Social protection systems already play an essential role in poverty reduction in Barbados. There are several non-contributory social protection programmes, the largest of which is the National Assistance Programme (NAP), which provides cash assistance to approximately 6500 households. If these programmes are made more shock-responsive, they can significantly reduce the impacts of covariate shocks by facilitating rapid and predictable assistance to the most vulnerable. Predictable finance is key to making social protection systems shock-responsive.

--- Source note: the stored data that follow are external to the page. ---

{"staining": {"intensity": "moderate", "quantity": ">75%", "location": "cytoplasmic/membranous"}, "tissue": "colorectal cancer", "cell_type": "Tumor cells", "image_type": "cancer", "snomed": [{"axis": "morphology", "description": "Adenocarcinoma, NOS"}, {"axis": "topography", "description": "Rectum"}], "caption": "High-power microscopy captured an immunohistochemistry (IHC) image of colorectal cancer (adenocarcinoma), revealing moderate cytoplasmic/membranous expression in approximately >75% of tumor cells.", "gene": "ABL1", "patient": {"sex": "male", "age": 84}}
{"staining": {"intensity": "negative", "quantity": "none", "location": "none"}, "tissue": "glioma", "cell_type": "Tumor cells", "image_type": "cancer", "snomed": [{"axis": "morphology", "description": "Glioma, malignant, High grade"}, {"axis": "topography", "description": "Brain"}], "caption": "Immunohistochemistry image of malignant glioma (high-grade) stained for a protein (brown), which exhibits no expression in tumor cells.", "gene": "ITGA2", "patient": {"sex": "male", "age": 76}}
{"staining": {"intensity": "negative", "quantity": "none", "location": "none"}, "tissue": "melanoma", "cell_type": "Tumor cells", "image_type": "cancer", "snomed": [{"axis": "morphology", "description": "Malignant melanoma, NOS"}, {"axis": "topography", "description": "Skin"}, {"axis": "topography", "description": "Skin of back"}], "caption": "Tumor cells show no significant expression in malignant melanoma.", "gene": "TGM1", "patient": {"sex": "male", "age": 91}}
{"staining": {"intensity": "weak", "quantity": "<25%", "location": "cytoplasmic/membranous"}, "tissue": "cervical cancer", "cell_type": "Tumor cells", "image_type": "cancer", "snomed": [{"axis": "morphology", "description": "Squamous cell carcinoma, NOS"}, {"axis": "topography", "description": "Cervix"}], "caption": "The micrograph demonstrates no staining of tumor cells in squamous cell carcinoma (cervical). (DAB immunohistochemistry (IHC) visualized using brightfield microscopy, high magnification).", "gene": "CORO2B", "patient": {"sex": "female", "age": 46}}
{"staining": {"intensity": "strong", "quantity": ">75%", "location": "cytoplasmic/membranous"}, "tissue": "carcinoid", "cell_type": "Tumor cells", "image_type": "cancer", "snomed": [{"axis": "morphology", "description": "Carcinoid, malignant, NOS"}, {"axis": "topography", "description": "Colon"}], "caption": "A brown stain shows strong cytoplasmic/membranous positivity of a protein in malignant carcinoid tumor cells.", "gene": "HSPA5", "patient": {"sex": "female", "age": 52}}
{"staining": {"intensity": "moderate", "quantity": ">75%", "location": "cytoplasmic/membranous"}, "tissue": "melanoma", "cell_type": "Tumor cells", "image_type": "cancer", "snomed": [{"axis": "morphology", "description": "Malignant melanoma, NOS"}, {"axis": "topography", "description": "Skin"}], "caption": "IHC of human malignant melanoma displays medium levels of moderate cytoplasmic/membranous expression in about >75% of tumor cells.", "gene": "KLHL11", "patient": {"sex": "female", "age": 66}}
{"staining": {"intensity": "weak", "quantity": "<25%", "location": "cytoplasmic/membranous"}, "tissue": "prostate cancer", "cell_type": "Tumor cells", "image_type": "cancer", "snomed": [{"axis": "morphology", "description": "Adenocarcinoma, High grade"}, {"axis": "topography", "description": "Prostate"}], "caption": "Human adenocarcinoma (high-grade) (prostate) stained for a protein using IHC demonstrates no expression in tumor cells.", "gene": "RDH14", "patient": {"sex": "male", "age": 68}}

However, reactive resource mobilization has been the most common practice to finance shock responses to date. Ex-post finance resource mobilisation limits the ability of government authorities to plan and implement predictable responses to support affected households and communities. Therefore, the efficiency, cost, and overall shock-responsiveness of social protection programmes can be improved by adopting a disaster risk financing approach. This report outlines options for linking disaster risk finance instruments with social protection systems in Barbados with a particular focus on insurance as part of a broader risk-layered disaster risk financing approach. Catastrophe insurance is already used by governments in the region through the Caribbean Catastrophe Risk Insurance Facility Segregated Portfolio Company (CCRIF SPC), and there are emerging initiatives at country-level for linking potential CCRIF SPC payouts to social protection scale-ups. Building on such regional initiatives as well as on lessons learnt from the COVID-19 response in Barbados, this report provides recommendations to strengthen and institutionalize linkages between disaster risk finance and social protection to make the country’s social protection systems more shock-responsive.